Twitter and Facebook aren’t much help either, say women’s advocates. Valerie Aurora, the co-founder of the Ada Initiative, a group that tries to make the internet and tech sectors more welcoming to women, said Twitter makes it difficult for harassment victims to get help. "Twitter makes it near impossible to deal with an attack from a lot of trolls [similar to what happened to Sierra and Criado-Perez]," Aurora said. "The only person who can report the abuse is the target. Sometimes Twitter takes months to respond. It’s a total joke."

Why Twitter and Facebook don't police their communities is something I don't understand.

This is a disgusting insight into how badly some men behave online:

In 2007, Sierra was one of the most visible women in tech. She taught the Java programming language at Sun Microsystems. Her books on software design were top sellers on Amazon. Her blog was on Technorati’s top 100, a list that included other blogging pioneers, such as Robert Scoble, Michael Arrington, and Om Malik. Her writing focused on design and coding and included very little that could be considered controversial. So, why would anyone wish her dead?

In March of that year, some visitors to Sierra’s blog called "open season" on the now 57-year-old. Hundreds of commenters on her blog made rape and death threats. "I hope someone slits your throat," wrote one person. People posted photoshopped images of her with a pair of panties choking her, or a noose near her head. She had enraged scores of men for supporting a call to moderate reader comments, which is of course common practice now. Sierra went public about the threats, writing on her blog, "It’s better to talk about it than to just disappear."


But disappear is exactly what she did next. Andrew "weev" Auernheimer, a well-known provocateur, hacker, and anti-Semite, circulated her home address and Social Security number online. He also made false statements about her being a battered wife and a former prostitute.
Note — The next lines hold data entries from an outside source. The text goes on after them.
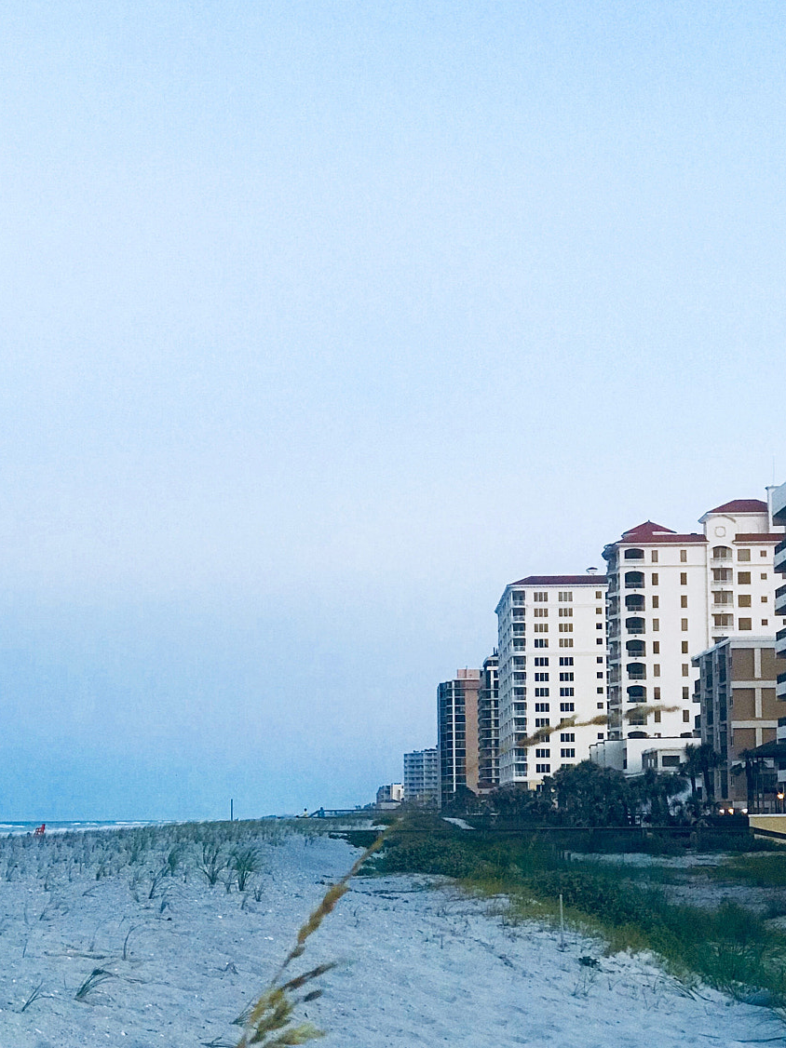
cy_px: 712
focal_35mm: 81
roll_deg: +0.7
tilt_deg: +2.4
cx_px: 293
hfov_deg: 18.2
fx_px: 2453
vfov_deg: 24.0
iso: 125
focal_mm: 6.6
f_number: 2.8
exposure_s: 1/60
Not only did Sierra find herself a target for identity theft, but all the people who had threatened to brutally rape and kill her now knew where she lived. So, she logged off and didn’t return to the web until two months ago. She gave up the book deals, speaking engagements, and even fled her home. An anonymous internet group had chased her off the web and out of tech, and it finally managed to hijack her offline life.

Despite everything, Sierra says she’s lucky. She told The Verge, in her first interview since 2007, that she knows things could have been far worse. "What happened to me pales in comparison to what’s happening to women online today," Sierra said. "I thought things would get better. Mostly, it’s just gotten worse."

It’s not hard to find support to back that statement. In July, Caroline Criado-Perez — a British journalist who led a successful campaign to get the image of author Jane Austen on one of the UK’s banknotes — received thousands of threats on Twitter. "Women that talk too much need to get raped," wrote someone using the handle Rapey1 in a tweet to Criado-Perez. Another user called Catch-me-if-you-can wrote: "Shut your whore mouth now, or I’ll shut it for you, and choke you with my dick." The threatening tweets were then directed at male journalists who were critical of the attacks. Paul Mason writing for The Guardian said his Twitter timeline became full of threats, and some demanded he "respect free speech." As he explained, "I’ve been treated to graphic descriptions of child rape, outrageous accusations designed to evoke disgust, plus numerous other commentaries on my appearance, professionalism, life."